Students Implement (Core Learning)

  • Main functionality: Core algorithms and data structures
  • Data processing: Loading, preprocessing, batching
  • Error handling: Input validation, type checking
  • Basic operations: Mathematical operations, transformations

Students Receive (Focus on Learning Goals)

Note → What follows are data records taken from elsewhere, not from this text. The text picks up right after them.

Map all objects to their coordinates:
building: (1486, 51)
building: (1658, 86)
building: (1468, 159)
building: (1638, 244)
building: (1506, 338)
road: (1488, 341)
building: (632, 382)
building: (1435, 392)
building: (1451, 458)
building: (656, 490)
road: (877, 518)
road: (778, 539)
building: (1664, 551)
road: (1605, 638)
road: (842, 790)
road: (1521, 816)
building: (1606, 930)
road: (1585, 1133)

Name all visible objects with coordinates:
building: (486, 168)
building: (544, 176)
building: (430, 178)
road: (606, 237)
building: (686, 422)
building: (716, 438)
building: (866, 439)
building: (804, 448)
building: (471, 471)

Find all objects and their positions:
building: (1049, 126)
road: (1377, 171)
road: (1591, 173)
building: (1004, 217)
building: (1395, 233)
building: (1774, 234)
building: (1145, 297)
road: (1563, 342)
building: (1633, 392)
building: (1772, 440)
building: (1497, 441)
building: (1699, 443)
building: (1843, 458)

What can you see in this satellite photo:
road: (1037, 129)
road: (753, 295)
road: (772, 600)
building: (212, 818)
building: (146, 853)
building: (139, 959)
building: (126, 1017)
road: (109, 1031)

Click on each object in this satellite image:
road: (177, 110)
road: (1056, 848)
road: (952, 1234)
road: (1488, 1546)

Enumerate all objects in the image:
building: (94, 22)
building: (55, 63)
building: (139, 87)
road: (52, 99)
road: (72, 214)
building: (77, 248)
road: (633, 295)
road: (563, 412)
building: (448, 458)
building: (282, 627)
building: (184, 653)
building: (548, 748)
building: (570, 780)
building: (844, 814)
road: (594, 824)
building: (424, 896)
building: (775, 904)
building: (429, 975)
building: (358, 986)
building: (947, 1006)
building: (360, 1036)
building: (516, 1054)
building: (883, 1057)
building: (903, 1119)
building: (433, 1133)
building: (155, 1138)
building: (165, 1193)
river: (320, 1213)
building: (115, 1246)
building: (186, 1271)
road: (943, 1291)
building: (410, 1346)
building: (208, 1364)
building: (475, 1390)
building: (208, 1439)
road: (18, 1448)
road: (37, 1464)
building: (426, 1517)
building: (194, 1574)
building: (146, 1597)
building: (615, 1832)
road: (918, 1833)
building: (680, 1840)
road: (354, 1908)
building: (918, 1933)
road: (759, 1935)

  • Complex setup: Download progress bars, caching systems
  • Utility functions: Visualization, debugging helpers
  • Advanced features: Optimization, GPU support
  • Infrastructure: Test frameworks, import management

TODO Guidance Quality

"""
TODO: {Clear, specific task}

APPROACH:
1. {Concrete first step}
2. {Concrete second step}  
3. {Concrete third step}

EXAMPLE:
Input: {actual_data_example}
Expected: {concrete_expected_output}

HINTS:
- {Helpful guidance without giving code}
- {Systems thinking consideration}
- {Real-world connection}

SYSTEMS THINKING:
- {Performance consideration}
- {Scalability question}
- {User experience aspect}
"""

🗂️ Module Structure

modules/{module}/
├── {module}_dev.py              # 🔧 Complete implementation
├── {module}_dev.ipynb           # 📓 Generated notebook
├── tests/
│   └── test_{module}.py         # 🧪 Real data tests
├── README.md                    # 📖 Module guide
└── data/                        # 📊 Cached datasets (if needed)

Quality Standards

Before Release

  • Uses real data, not synthetic/mock data
  • Includes progress feedback for long operations
  • Visual feedback functions (development only)
  • Tests use actual datasets at realistic scales
  • TODO guidance includes systems thinking
  • Clean separation between development and exports
  • Follows "Build → Use → Understand" progression

Integration Requirements

  • Exports correctly to tinytorch.core.{module}
  • No circular dependencies
  • Consistent with existing module patterns
  • Compatible with TinyTorch CLI tools

💡 Best Practices

Development Process

  1. Start with real data: Choose production dataset first
  2. Write complete implementation: Get it working before adding markers
  3. Add rich feedback: Visual confirmation, progress indicators
  4. Test the student path: Follow your own TODO guidance
  5. Optimize user experience: Consider performance, caching, error messages

Systems Thinking

  • Performance: How does this scale with larger datasets?
  • Caching: How do we avoid repeated expensive operations?
  • User Experience: How do students know the code is working?
  • Production Relevance: How does this connect to real ML systems?

Educational Design

  • Immediate gratification: Students see results quickly
  • Progressive complexity: Build understanding step by step
  • Real-world connections: Connect every concept to production
  • Visual confirmation: Students see their code working

🔄 Continuous Improvement

After teaching with a module:

  1. Monitor student experience: Where do they get stuck?
  2. Improve guidance: Better TODO instructions, clearer hints
  3. Enhance feedback: More visual confirmation, better progress indicators
  4. Optimize performance: Faster data loading, better caching
  5. Update documentation: Share learnings with other developers

🎯 Success Metrics

Students should be able to:

  • Explain what they built in simple terms
  • Modify code to solve related problems
  • Connect module concepts to real ML systems
  • Debug issues by understanding the system

Modules should achieve:

  • High student engagement and completion rates
  • Smooth progression to next modules
  • Real-world relevance and production quality
  • Consistent patterns across the curriculum

Remember: We're teaching ML systems engineering, not just algorithms. Every module should reflect real-world practices and challenges while maintaining the "Build → Use → Understand" educational cycle.